Let \(f\) be a function from \(S\) to \(T\text{.}\) A function \(g\) from \(T\) to \(S\) is an inverse of \(f\) if \(g\circ f\) and \(f\circ g\) are the identity functions on \(S\) and \(T\text{,}\) respectively; that is, if for all \(s\in S\) and \(t\in T\text{,}\) \(g(f(s))=s\) and \(f(g(t))=t\text{.}\)

We say a function is invertible if it has an inverse.

We have the following useful theorems.

Theorem \(\PageIndex{1}\)

Function \(f:S\to T\) is invertible if and only if \(f\) is a bijection.

Proof

Suppose \(f\) has inverse \(g\). Let \(t∈T\). Then \(f(g(t))=t\), so \(f\) is onto. Next, suppose \(s_1,s_2∈S\) with \(f(s_1)=f(s_2)\). Then

\(s_1=g(f(s_1))=g(f(s_2))=s_2\),

so \(f\) is one-to-one.

Conversely, suppose \(f\) is a bijection. Then for every \(t∈T\), there exists a unique element \(s_t∈S\) such that \(f(s_t)=t.\) It is then straighforward to show that the function \(g:T→S\) defined by

\(g(t)=t_s\) for every \(t∈T\)

is an inverse of \(f\).

Theorem \(\PageIndex{2}\)

Let \(f:S\to T\) be invertible. Then the inverse of \(f\) is unique; we denote the unique inverse of \(f\) by \(f^{-1}\text{.}\)
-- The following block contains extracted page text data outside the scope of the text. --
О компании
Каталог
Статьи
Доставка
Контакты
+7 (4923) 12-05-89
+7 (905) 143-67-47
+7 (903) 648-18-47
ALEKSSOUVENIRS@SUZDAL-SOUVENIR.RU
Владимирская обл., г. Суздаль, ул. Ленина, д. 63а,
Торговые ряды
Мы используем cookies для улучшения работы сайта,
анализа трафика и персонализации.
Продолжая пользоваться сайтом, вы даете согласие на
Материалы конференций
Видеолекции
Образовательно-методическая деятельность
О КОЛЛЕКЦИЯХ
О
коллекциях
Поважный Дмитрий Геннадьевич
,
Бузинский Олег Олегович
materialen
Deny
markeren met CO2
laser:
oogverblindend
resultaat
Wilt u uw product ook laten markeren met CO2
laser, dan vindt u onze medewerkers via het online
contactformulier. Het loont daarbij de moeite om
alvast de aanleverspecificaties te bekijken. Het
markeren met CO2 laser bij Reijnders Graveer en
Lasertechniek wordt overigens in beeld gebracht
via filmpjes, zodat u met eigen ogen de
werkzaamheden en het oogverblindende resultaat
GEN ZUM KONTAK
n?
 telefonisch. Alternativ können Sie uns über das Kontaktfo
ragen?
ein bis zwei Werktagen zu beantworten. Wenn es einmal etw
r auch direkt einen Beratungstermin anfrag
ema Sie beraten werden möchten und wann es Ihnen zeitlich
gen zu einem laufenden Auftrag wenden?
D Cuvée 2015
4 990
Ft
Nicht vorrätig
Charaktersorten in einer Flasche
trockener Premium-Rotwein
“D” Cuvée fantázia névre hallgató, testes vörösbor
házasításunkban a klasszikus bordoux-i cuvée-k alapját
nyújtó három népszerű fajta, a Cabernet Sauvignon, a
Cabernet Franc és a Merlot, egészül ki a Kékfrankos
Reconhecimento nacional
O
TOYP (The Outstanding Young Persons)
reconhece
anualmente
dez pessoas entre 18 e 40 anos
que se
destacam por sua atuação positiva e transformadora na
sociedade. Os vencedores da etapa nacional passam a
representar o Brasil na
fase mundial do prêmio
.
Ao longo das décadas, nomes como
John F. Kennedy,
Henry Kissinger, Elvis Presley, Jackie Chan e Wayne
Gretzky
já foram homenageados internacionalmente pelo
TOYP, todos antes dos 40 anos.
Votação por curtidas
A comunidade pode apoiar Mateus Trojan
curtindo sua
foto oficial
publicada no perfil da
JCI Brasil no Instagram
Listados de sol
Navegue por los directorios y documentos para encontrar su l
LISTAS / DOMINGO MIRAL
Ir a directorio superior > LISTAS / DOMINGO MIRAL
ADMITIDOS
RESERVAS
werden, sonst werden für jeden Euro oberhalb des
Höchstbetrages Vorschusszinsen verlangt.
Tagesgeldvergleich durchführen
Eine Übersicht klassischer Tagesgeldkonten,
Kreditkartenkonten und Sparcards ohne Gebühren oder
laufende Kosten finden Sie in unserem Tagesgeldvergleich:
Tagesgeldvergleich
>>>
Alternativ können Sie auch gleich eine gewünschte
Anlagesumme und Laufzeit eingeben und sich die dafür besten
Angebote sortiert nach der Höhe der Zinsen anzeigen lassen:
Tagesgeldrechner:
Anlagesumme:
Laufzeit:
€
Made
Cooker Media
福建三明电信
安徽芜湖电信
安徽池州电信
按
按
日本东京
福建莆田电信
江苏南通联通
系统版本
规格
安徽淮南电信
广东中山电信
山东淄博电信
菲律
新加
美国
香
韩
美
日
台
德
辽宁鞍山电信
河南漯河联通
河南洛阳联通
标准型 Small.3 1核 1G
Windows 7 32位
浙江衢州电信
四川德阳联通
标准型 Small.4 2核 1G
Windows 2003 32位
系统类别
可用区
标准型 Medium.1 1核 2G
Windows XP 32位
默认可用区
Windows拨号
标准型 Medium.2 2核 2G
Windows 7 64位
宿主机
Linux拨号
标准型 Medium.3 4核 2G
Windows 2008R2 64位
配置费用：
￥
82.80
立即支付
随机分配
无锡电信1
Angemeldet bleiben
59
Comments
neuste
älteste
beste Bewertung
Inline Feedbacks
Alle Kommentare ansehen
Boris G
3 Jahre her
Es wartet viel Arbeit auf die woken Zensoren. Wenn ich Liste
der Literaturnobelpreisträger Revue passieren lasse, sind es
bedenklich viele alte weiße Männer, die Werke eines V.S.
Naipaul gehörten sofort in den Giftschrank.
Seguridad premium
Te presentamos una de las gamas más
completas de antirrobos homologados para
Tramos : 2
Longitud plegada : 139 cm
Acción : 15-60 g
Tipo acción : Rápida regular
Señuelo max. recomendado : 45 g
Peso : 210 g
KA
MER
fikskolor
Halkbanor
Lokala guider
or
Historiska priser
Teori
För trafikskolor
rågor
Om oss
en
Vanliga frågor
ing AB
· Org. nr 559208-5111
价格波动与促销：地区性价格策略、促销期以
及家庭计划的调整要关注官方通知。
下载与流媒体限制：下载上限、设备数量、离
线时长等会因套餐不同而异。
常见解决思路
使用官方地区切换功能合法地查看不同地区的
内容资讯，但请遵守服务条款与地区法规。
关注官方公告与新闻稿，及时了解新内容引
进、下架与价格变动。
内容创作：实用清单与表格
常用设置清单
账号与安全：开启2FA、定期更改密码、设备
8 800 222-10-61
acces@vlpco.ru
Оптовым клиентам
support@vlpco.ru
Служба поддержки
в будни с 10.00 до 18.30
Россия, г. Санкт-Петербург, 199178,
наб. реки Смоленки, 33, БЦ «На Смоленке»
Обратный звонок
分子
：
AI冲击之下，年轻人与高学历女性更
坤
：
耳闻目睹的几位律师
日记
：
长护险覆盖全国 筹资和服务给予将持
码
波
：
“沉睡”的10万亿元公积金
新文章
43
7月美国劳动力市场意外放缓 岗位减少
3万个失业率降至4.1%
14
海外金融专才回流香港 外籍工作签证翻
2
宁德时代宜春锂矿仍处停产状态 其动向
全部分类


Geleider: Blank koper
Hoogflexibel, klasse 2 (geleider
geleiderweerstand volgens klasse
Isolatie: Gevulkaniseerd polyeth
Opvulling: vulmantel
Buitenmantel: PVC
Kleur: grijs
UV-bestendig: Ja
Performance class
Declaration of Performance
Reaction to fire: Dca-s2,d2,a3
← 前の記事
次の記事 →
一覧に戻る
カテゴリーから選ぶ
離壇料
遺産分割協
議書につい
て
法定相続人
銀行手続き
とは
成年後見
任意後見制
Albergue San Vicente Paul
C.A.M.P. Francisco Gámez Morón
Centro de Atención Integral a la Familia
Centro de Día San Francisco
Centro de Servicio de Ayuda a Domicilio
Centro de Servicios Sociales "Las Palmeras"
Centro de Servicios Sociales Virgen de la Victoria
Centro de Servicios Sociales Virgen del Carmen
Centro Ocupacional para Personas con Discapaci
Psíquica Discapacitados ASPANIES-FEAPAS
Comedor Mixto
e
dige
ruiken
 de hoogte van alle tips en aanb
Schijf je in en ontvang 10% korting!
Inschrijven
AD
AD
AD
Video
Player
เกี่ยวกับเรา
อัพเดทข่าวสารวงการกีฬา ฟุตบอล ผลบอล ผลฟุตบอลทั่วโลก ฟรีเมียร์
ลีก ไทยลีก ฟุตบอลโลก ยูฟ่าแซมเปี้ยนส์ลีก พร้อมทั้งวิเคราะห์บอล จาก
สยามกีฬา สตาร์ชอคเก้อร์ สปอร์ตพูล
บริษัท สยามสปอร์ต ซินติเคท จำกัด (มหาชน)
Proof: Suppose \(f\) has inverses \(g\) and \(h\). Then for every \(t∈T\), \(f(g(t))=t=f(h(t))\). But since \(f\) is invertible, it's one-to-one, so we must have \(g(t)=h(t)\) for every \(t∈T\). Thus, \(g=h\), and so \(f\) cannot have two or more distinct inverses.

Theorem \(\PageIndex{3}\)

Let \(f:S\to T\) and \(g:T\to U\) be functions. If \(f\) and \(g\) are both 1-1 [resp., onto], then \(g\circ f: S\to U\) is 1-1 [resp., onto]. It follows that if \(f\) and \(g\) are both bijections, then \(g\circ f: S\to U\) is a bijection.

Proof

Assume \(f\) and \(g\) are 1-1. Let \(s_1,s_2∈S\) with \((g \circ f)(s_1)=(g \circ f)(s_2)\). Then \(g(f(s_1))=g(f(s_2));\) since \(g\) is one-to-one, this shows that \(f(s_1)=f(s_2)\). Then since \(f\) is one-to-one, we must have \(s_1=s_2\). Thus, \(g \circ f\) is one-to-one.

The proof that \(g \circ f\) is onto if \(f\) and \(g\) are onto is left as an exercise for the reader.